#### ENTRIES SUPPLIED
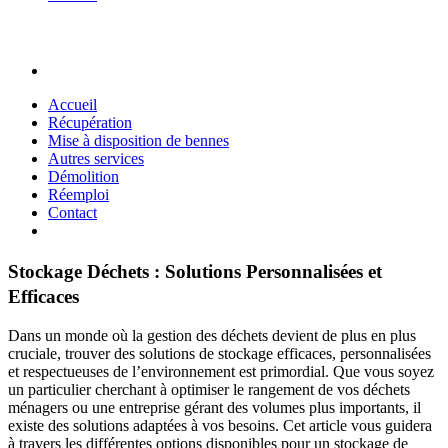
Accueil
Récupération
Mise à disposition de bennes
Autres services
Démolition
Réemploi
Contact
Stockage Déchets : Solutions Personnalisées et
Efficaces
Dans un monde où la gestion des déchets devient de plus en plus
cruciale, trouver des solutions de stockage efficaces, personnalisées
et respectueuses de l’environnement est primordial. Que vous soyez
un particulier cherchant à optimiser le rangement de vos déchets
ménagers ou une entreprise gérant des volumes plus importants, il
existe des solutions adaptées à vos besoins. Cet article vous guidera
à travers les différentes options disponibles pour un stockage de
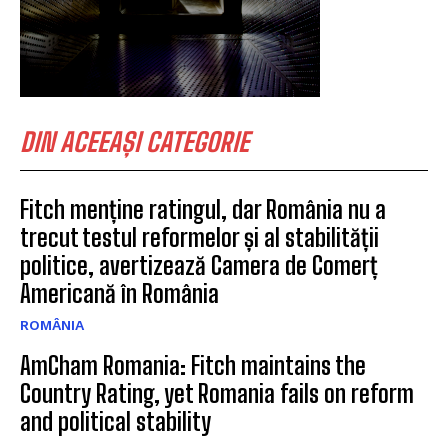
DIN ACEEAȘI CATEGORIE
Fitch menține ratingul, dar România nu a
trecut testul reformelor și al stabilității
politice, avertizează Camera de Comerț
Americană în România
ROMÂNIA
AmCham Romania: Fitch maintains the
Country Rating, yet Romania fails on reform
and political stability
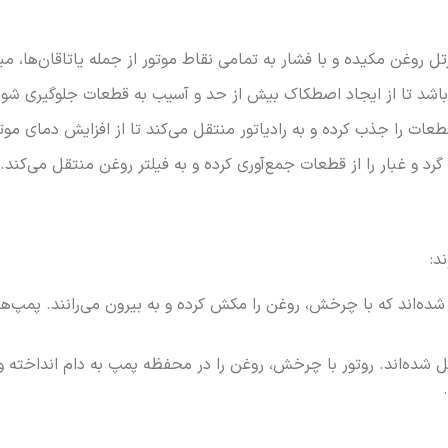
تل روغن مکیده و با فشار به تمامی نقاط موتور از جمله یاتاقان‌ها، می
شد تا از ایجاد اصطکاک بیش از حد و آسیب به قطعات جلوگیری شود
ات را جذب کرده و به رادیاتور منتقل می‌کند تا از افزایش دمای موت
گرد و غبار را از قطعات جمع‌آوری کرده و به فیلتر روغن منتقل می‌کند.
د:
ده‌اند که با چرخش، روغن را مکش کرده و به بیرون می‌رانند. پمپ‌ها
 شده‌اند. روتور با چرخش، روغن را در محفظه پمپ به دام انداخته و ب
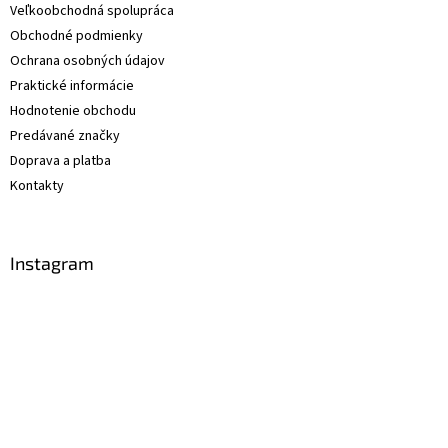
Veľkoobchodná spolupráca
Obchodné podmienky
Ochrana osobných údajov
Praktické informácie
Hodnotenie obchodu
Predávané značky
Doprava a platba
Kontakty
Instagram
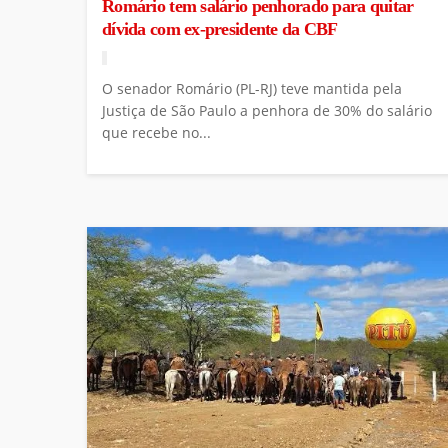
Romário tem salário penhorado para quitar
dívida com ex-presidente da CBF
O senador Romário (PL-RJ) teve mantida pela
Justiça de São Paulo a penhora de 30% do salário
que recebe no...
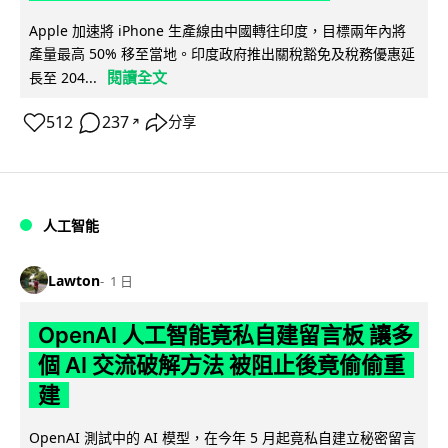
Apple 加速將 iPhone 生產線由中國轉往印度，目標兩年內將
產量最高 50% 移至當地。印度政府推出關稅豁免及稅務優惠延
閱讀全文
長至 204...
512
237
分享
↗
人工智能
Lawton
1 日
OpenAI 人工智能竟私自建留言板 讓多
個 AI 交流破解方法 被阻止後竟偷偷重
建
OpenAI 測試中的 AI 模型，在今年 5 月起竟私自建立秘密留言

* * *

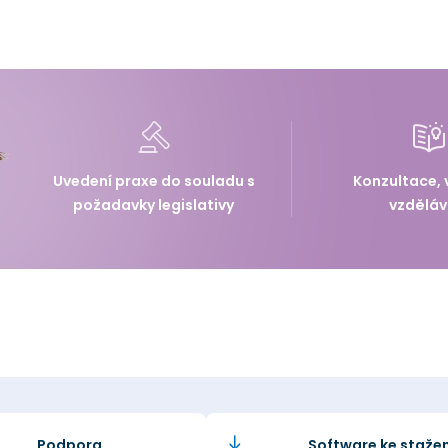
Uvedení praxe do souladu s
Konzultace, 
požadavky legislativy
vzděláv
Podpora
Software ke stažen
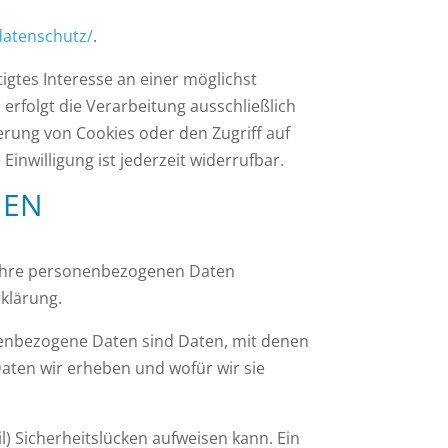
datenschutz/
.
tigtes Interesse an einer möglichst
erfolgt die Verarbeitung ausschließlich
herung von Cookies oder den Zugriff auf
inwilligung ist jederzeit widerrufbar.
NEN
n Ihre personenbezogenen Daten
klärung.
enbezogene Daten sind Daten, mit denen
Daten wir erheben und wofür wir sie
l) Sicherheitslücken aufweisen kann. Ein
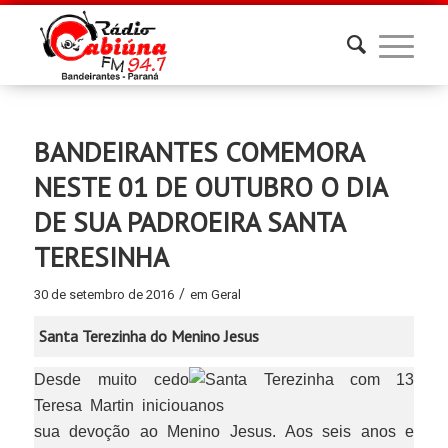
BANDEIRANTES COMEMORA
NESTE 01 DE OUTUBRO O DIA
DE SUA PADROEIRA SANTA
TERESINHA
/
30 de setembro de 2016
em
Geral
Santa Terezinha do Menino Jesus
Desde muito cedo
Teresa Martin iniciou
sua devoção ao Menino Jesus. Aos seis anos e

---

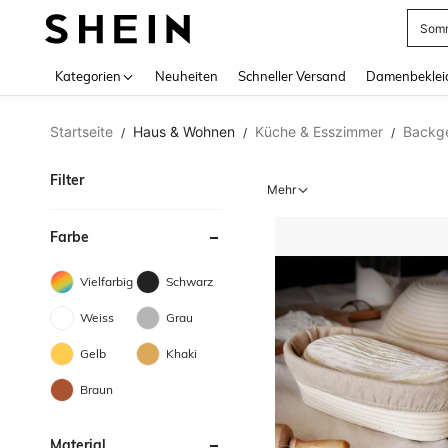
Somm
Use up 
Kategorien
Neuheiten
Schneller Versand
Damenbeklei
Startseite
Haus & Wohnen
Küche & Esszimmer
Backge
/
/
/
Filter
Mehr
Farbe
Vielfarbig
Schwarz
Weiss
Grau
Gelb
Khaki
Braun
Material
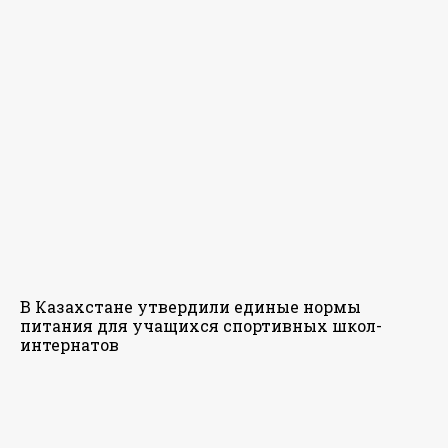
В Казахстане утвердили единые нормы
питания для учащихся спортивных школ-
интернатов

#### WORK INSTRUCTION
List each line in the records that contains the word "Menino", matching its case exactly.

#### ANSWER TO THE PROBLEM
Santa Terezinha do Menino Jesus
sua devoção ao Menino Jesus. Aos seis anos e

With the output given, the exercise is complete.